From the book, PSST! Wanna Know a Secret? Here is some truth for young people about cars…
OK, you are out living on your own, or maybe with a roommate. Either way, you have to be able to “get around.” So, you have to have transportation.
This is where the “city kids” have a distinct advantage. In large, metropolitan areas, public transportation tends to be refined. There are buses, taxi cabs, subways, and other modes of public transportation. One aspect of getting around lately is Uber, available almost anywhere. If you don’t have access to other types of transportation, you might have to buy a car.
Do you know how much a car will cost in these modern times? Many high school students drive cars, and maybe even completed a drivers’ education course. However, most teenagers do not know how much a car will cost or what it takes to maintain one over time.
When it comes to cars, most of us want something jazzy, flashy, or “really cool.” Problem is, the more jazz, flash, and coolness you desire, the more expensive the car. Remember, cars really are very expensive. If you are one of the fortunate few who have parents who can help you with the purchase of your first car, eventually you will have to replace that car. Again, it is still going to be extremely expensive.
Go back and review Chapter 6 regarding keeping transportation within your budget. In the following two chapters, you can see what it will take to make the money to buy a car and how to save for the either the down payment or the full price of your car.

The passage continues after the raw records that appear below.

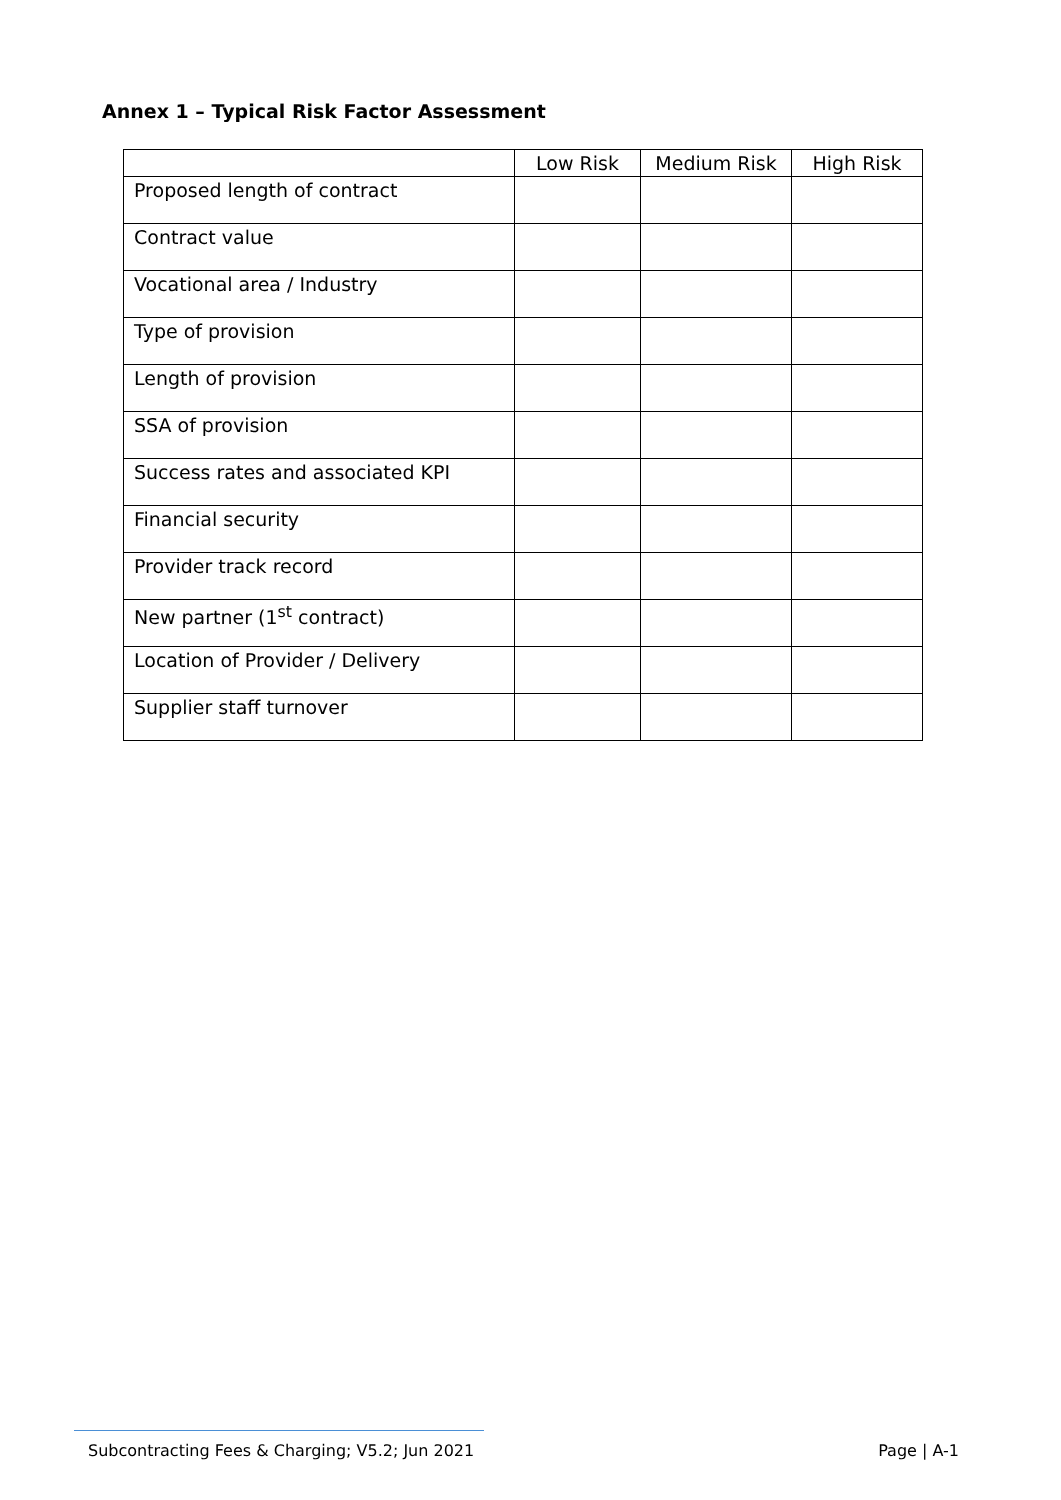Annex 1 – Typical Risk Factor Assessment
| | Low Risk | Medium Risk | High Risk |
| --- | --- | --- | --- |
| Proposed length of contract | | | |
| Contract value | | | |
| Vocational area / Industry | | | |
| Type of provision | | | |
| Length of provision | | | |
| SSA of provision | | | |
| Success rates and associated KPI | | | |
| Financial security | | | |
| Provider track record | | | |
| New partner (1<sup>st</sup> contract) | | | |
| Location of Provider / Delivery | | | |
| Supplier staff turnover | | | |
Subcontracting Fees & Charging; V5.2; Jun 2021 Page | A-1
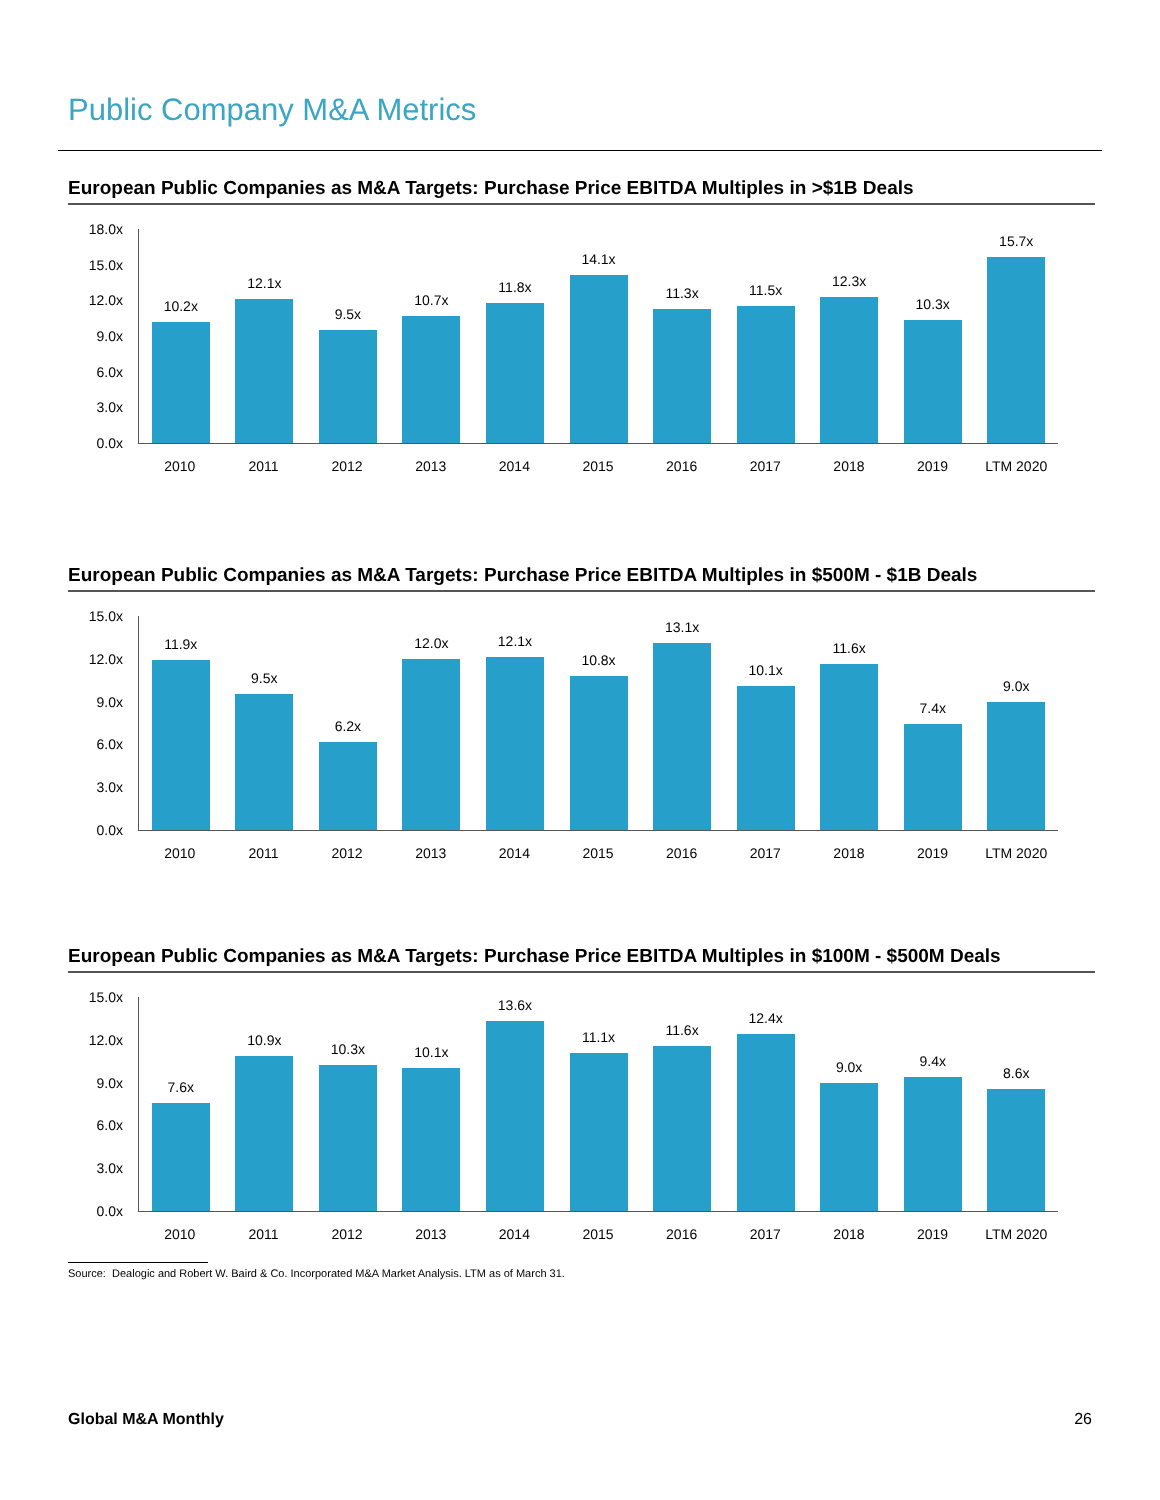Public Company M&A Metrics
European Public Companies as M&A Targets: Purchase Price EBITDA Multiples in >$1B Deals
18.0x
15.0x
12.0x
9.0x
6.0x
3.0x
0.0x
10.2x
12.1x
9.5x
10.7x
11.8x
14.1x
11.3x
11.5x
12.3x
10.3x
15.7x
2010 2011 2012 2013 2014 2015 2016 2017 2018 2019 LTM 2020
European Public Companies as M&A Targets: Purchase Price EBITDA Multiples in $500M - $1B Deals
15.0x
12.0x
9.0x
6.0x
3.0x
0.0x
11.9x
9.5x
6.2x
12.0x
12.1x
10.8x
13.1x
10.1x
11.6x
7.4x
9.0x
2010 2011 2012 2013 2014 2015 2016 2017 2018 2019 LTM 2020
European Public Companies as M&A Targets: Purchase Price EBITDA Multiples in $100M - $500M Deals
15.0x
12.0x
9.0x
6.0x
3.0x
0.0x
7.6x
10.9x
10.3x
10.1x
13.6x
11.1x
11.6x
12.4x
9.0x
9.4x
8.6x
2010 2011 2012 2013 2014 2015 2016 2017 2018 2019 LTM 2020
Source: Dealogic and Robert W. Baird & Co. Incorporated M&A Market Analysis. LTM as of March 31.
Global M&A Monthly 26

Our love affair with cars began near the turn of the last century. No, not 2000, but rather 1900. Although your grandparents and great-grandparents struggled through The Great Depression of the 1930s, many began acquiring their first cars. Cars and pickup trucks became an important part of American life because of the makeup of our land. Cars became a necessity rather than a luxury, especially in rural America. Unlike Europe, where communities are closer to one another, America was spread out with great expanses of fields and forests between small towns and cities.
If you are considering your first car, the first thing you need to think about are the pros and cons of buying new. The advantage of buying a new car is that they tend to be more “maintenance free.” The attraction of used cars is that they cost less, but may require more shop time. You have to take a look at the entire cost of ownership from purchase to maintenance. Many older and well-established adults actually refuse to buy a new car because a new car loses so much value after you take delivery and drive it off the lot.
When you drive a new car away from the dealer, it loses about 20 percent of its value immediately. Depreciation can reach as high as 50 percent within two-and-a-half years of buying a new car. Realize that you are paying an awful lot of money for the privilege of saying, “I bought a new car.”
Many of your friends will think your car is really cool and you will bask in the glow for a little while. Others will think you really don’t know how to handle your money. After a while, you may even find yourself wishing you had bought a more reasonable car—especially after the reality of writing a check for the monthly payment kicks in.
Buying a car is serious business that requires a lot of investigation and decision-making. You can’t go out and buy a car “just because you really like it.” Unfortunately, for many, that’s exactly what they do. They may buy a car based on emotion rather than good, solid research.
Take a look of the question of mileage. A car with a big engine that gets only 15 miles to the gallon will cost twice as much for gas as a smaller car with a rating of 30 mpg.
To illustrate, assume you drive 17,500 miles a year. This equates to just less than 1,500 miles a month. Now, let’s take two different vehicles. The first will be the Ford F150 pickup and the second, a Toyota Corolla. At the start of 2016, the price for a new F150 listed at about $29,800. The EPA rating for mileage on the F150 is 18 mpg in the city and 25 mpg on the highway with a combined average of 20 mpg.
A new Toyota Corolla costs about $17,500. The EPA mileage estimate is 29 mpg in the city and 38 mpg on the highway. Using the same city to highway ratio as for the F150 above, mileage is approximately 32 mpg for the Corolla.
OK, hold on to your socks because now we’re getting down to the nitty-gritty.
With today’s current gas prices averaging about $2 per gallon, the F150 will cost $1750 for the year, or about $145 a month. The Corolla’s fuel bill will only be $1094 annually or $91 each month. That is a big difference.
In the coming years, there is a possibility gas will again rise to $4 a gallon—or more. For the owner of a Ford F150, this means almost $300 monthly, just for gas to drive the big Ford. For the same distance in the Corolla, the price would be $182. Of course, with the higher the cost of gasoline, the larger the spread of operating costs become between the two types of vehicles.